共産主義が勝利し、資本主義の矛盾があらわになる。もちろん(母が恐怖に負けたように)共産主義になど理想はない!だが、競争と消費に代表される資本主義社会も全てじゃない。このブログで言いたかった全てがこの映画のラストにほんの何秒かで集約されているかもしれない。

そう、『人は、国家や、資本主義であるか社会主義であるか、を選ぶのではなく、純粋に魂の安らぎ、平和を求めているだけなのだ』

なんか変だな?と、思うことが少なくなっていく世界であって欲しい。

映画の中では、その理想の国家の新しい首相?が、子供の頃憧れていた(今ではしがないただのタクシー運転手の)宇宙飛行士だっていう所がミソなのだが。この少年の純粋な思いがファンタジーなのだ。

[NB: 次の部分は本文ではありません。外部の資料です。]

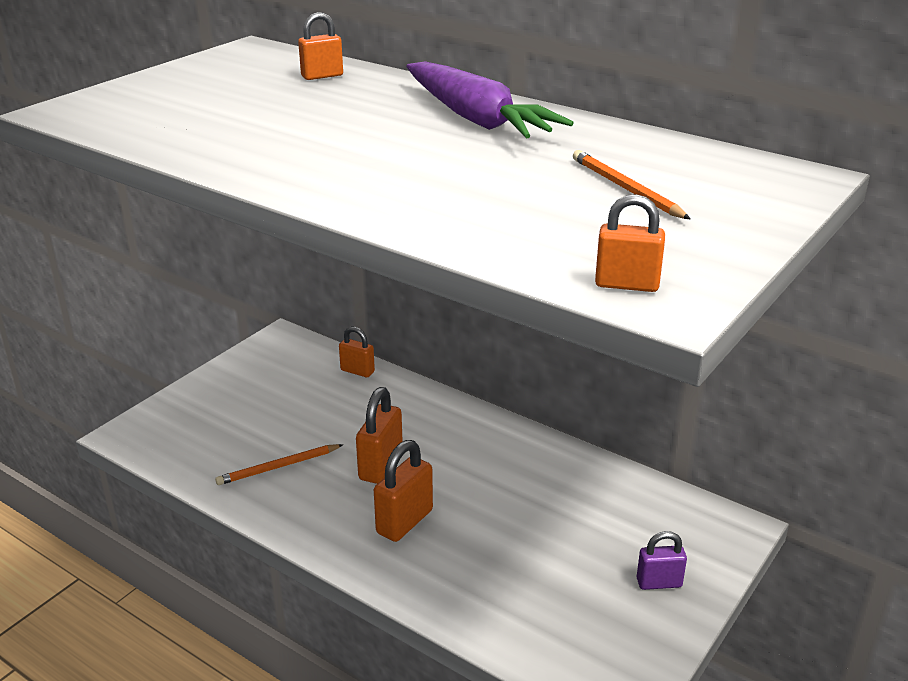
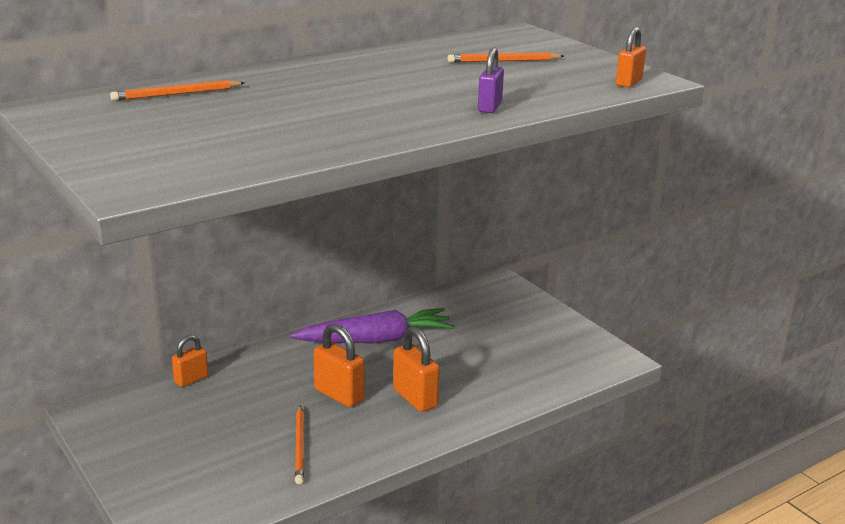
camera: 70 degrees left, 5 degrees down
orange padlock [298,12,343,80] -> orange pencil [110,80,245,101]
purple carrot [406,61,574,138] -> purple carrot moved to [290,308,455,343]
purple padlock [637,531,687,590] -> purple padlock moved to [478,47,504,113]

魂を権力に操られないためにグッバイ・レーニン!といいながらも、魂を金や欲望に奪われないようにグッバイ・アメリカ!と叫んだかどうかは分からない。

いずれにしろ、政治的メッセージが主目的とは言えないが、このようなメッセージ性の強い映画を成功どころかまともな作品に完成させるのは難しい。貴重な一本だと思う。